Public Sub searchcells()
    Dim arrA(1 To 130000) As String, arrB(1 To 10000) As String, t As Date, nLen As Integer
    t = Now
    Me.Range("c:d") = ""

    For i = 1 To 130000
        arrA(i) = Me.Cells(i, 1)
    Next
    For i = 1 To 10000
        arrB(i) = Me.Cells(i, 2)
    Next

    For i = 1 To 130000
        nLen = Len(arrA(i))
        For j = 1 To 10000
            If InStrRev(arrA(i), arrB(j), nLen - Len(arrB(j)) + 1) > 0 Then Me.Cells(j, 4) = Me.Cells(j, 4) + 1: Me.Cells(j, 3) = Me.Cells(j, 3) & i & "; "
        Next
        Me.Cells(1, 5) = i
    Next

    Debug.Print CDbl(Now - t) * 24 * 3600 & " seconds"
End Sub

The cells can be populated easily with the following, changing i and j limits for the desired number of strings and string lengths in each section.
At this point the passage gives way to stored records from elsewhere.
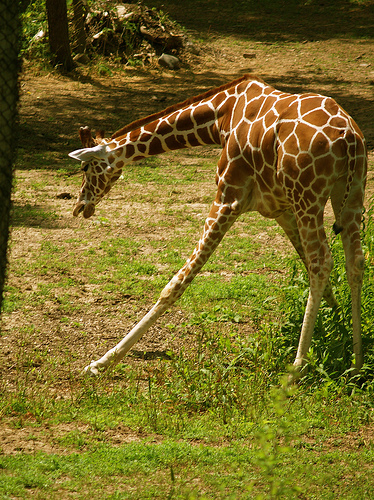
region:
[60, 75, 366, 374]
bi8g giraffe on a field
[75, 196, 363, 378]
four legs of big giraffe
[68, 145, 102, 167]
big left ear of big giraffe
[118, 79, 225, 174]
large neck of giraffe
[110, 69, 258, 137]
short brown hair in the loin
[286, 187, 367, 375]
two thin back legsof giraffe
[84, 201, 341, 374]
two front open legs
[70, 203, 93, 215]
small brown mouth open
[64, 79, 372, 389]
giraffe have brown dots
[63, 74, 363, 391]
big giraffe standing on green grass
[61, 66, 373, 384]
giraffe bending down to reach the ground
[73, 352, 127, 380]
giraffe's hooves are cloven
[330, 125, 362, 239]
giraffe has a long thin tail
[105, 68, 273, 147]
giraffe has a short brown mane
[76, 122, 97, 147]
giraffe has short tufted horns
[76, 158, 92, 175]
giraffe has dark gentle eyes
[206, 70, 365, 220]
giraffe's spots fit together like an interlocking mosaic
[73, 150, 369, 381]
giraffe's front legs are longer than its back legs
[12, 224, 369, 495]
giraffe is standing on a sparse grassy patch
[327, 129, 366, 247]
tuft of fur at the end of the giraffe's tail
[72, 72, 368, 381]
The mature adult giraffe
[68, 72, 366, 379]
The curious looking giraffe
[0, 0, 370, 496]
A giraffe in a park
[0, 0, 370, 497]
The limited grass growing park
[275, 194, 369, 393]
The thick vegetation on the right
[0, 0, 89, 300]
The tree trunks on the left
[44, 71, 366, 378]
The tall legged giraffe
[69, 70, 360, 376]
The brown spotted tall giraffe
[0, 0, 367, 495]
A bright day in a park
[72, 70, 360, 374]
A long necked giraffe grazing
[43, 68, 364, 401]
A giraffe is standing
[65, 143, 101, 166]
Ear of a giraffe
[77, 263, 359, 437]
Tall grass near a giraffe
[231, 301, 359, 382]
Group of tall grass near a giraffe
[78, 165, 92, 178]
Eye of a giraffe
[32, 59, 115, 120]
Shadows from trees in the background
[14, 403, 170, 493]
Patches of green and brown grass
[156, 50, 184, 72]
A rock in the background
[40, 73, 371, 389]
giraffe is white with orange spots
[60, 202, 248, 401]
the giraffe is sticking its leg out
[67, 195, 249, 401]
the giraffe's leg is long and skinny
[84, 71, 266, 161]
giraffe has short orange hair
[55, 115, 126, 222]
giraffe has horns on its head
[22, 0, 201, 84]
trees are present in the background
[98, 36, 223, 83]
rocks on the ground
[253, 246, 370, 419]
giraffe standing in tall grass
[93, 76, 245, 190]
the giraffe has a very long neck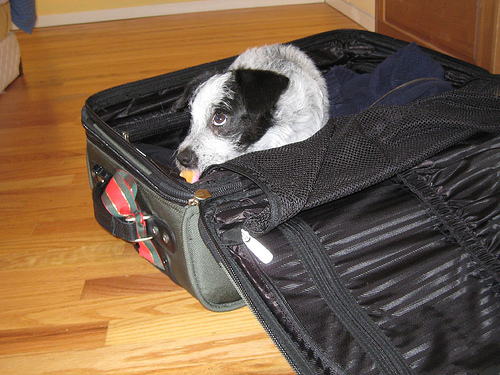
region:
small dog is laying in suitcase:
[38, 35, 465, 273]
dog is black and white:
[157, 40, 334, 179]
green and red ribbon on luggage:
[87, 159, 173, 284]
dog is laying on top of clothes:
[175, 37, 468, 142]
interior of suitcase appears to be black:
[293, 130, 464, 354]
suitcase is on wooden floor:
[18, 77, 98, 338]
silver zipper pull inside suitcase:
[215, 205, 290, 281]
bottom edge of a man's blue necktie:
[8, 0, 58, 52]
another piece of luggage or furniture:
[1, 16, 32, 86]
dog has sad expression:
[144, 66, 282, 165]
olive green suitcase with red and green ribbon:
[68, 30, 489, 347]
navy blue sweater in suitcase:
[278, 26, 465, 144]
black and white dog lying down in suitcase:
[173, 34, 340, 189]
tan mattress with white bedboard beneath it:
[0, 0, 40, 92]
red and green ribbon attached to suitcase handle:
[77, 156, 176, 285]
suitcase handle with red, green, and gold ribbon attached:
[79, 157, 182, 290]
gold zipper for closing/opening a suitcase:
[167, 184, 222, 217]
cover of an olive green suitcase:
[197, 122, 494, 369]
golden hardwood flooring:
[12, 230, 232, 374]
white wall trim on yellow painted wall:
[32, 0, 270, 52]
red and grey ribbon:
[90, 167, 150, 266]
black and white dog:
[168, 41, 337, 186]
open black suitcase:
[82, 17, 483, 373]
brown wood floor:
[0, 5, 325, 362]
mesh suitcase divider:
[243, 73, 491, 223]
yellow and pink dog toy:
[177, 163, 204, 190]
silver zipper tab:
[240, 227, 276, 271]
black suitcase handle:
[89, 177, 144, 245]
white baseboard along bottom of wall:
[17, 0, 350, 25]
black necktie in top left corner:
[8, 2, 43, 37]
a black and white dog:
[130, 36, 386, 177]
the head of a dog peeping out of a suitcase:
[157, 36, 307, 194]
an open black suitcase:
[77, 38, 499, 330]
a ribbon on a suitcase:
[95, 164, 189, 268]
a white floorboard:
[37, 1, 307, 11]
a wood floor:
[0, 1, 325, 362]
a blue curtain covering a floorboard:
[6, 5, 53, 41]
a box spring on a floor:
[0, 19, 52, 101]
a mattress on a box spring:
[4, 0, 21, 43]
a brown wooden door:
[369, 0, 495, 68]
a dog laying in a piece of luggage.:
[154, 34, 345, 226]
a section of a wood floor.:
[0, 302, 127, 362]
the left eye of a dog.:
[203, 101, 243, 136]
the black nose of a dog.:
[171, 147, 206, 174]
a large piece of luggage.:
[81, 26, 498, 373]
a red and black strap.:
[92, 167, 161, 271]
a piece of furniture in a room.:
[4, 0, 64, 114]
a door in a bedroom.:
[373, 5, 498, 95]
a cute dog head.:
[175, 74, 295, 213]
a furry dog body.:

可以使用以下内容轻松填充单元格,更改每个部分中所需字符串数量和字符串长度的 i 和 j 限制。

Public Sub fillcells()
    Dim temp As String
    Randomize

    For i = 1 To 13000
        temp = ""
        For j = 1 To 100
            temp = temp & Chr(70 + Int(10 * Rnd()))
        Next
        Me.Cells(i, 1) = temp
    Next
    For i = 1 To 10000
        temp = ""
        For j = 1 To 30
            temp = temp & Chr(70 + Int(10 * Rnd()))
        Next
        Me.Cells(i, 2) = temp
    Next
End Sub

I am unable to download your spreadsheet at work, so disregard this if it missed the mark.

我无法在工作时下载您的电子表格,因此如果它没有达到标记,请忽略此内容。